ACTION ITEM =>
In the entries below, the lines from the one with "Digitized H&E-stained tissue" through the one with "This section: metastatic" are to be copied exactly; both ends count.

DATA TO EXAMINE =>

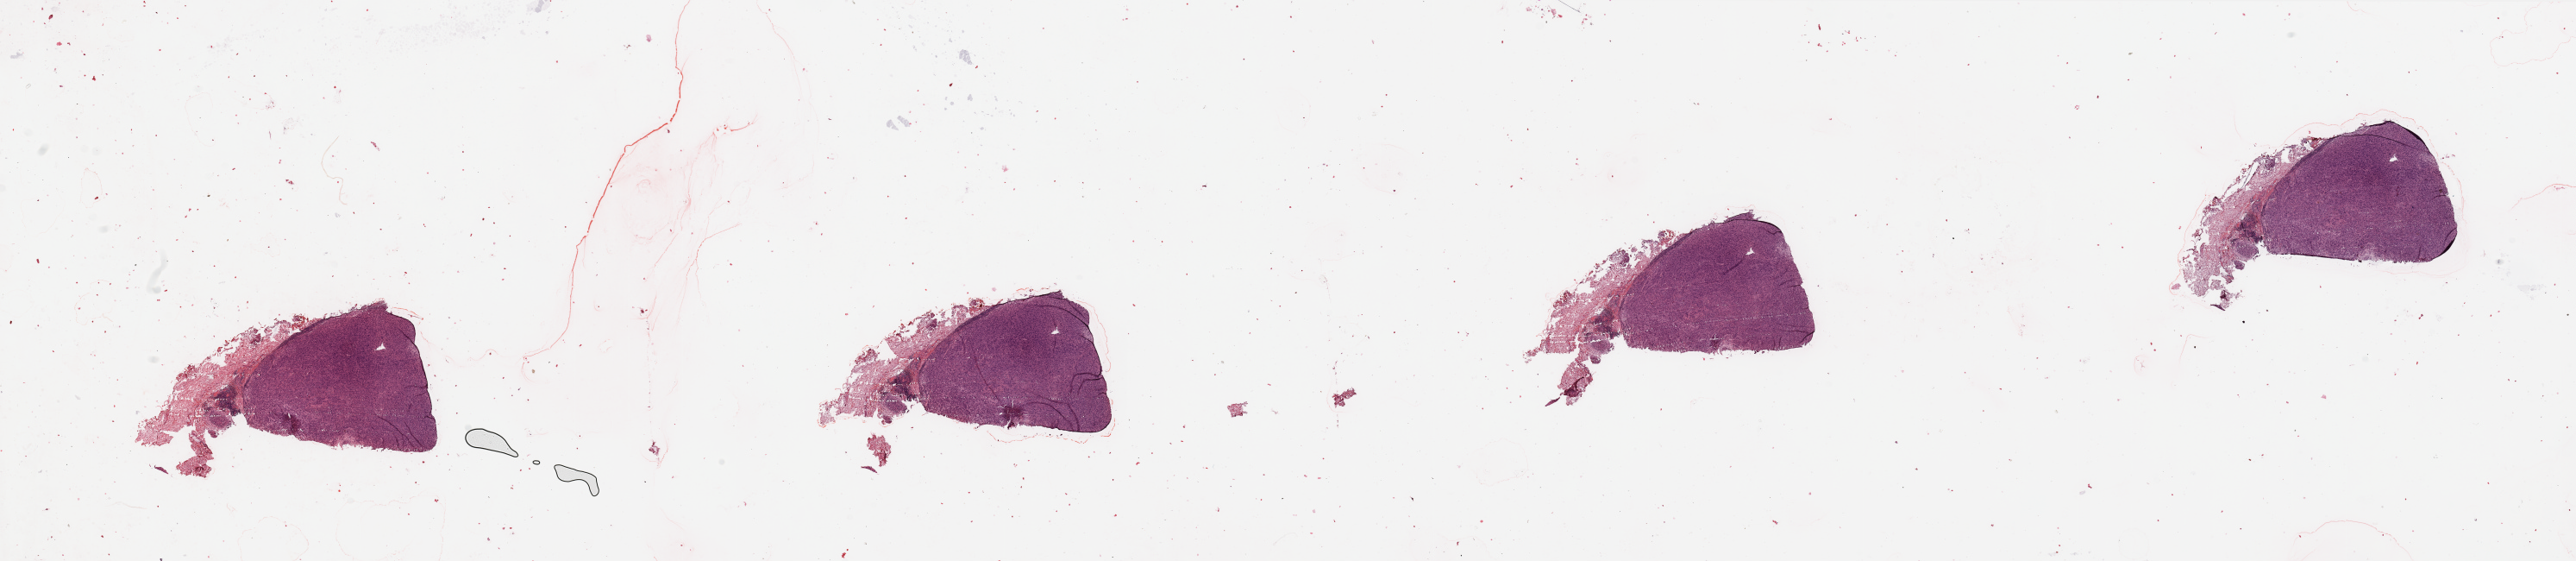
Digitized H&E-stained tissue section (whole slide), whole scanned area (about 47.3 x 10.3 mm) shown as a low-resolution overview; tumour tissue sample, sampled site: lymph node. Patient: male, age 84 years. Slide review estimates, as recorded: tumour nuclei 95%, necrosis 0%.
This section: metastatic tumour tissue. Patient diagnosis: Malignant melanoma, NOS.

==

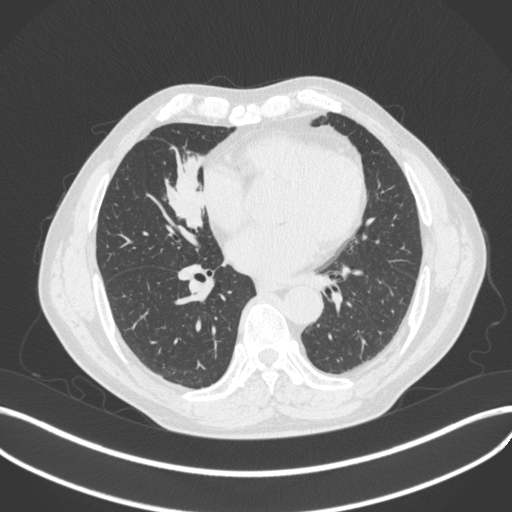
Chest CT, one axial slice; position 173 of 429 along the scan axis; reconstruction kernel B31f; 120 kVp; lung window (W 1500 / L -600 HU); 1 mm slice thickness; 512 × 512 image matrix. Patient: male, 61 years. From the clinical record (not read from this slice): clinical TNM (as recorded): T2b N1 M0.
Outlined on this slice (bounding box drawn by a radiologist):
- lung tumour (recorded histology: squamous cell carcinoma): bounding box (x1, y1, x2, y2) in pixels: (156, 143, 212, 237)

==

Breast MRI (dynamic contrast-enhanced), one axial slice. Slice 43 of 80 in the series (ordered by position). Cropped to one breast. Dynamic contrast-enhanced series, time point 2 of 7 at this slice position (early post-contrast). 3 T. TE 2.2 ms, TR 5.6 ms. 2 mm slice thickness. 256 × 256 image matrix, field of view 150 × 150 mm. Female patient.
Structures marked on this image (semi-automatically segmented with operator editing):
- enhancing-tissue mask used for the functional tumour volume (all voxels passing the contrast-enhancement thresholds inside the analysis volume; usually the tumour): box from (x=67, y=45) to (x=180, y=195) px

TASK SOLUTION =>
Digitized H&E-stained tissue section (whole slide), whole scanned area (about 47.3 x 10.3 mm) shown as a low-resolution overview; tumour tissue sample, sampled site: lymph node. Patient: male, age 84 years. Slide review estimates, as recorded: tumour nuclei 95%, necrosis 0%.
This section: metastatic tumour tissue. Patient diagnosis: Malignant melanoma, NOS.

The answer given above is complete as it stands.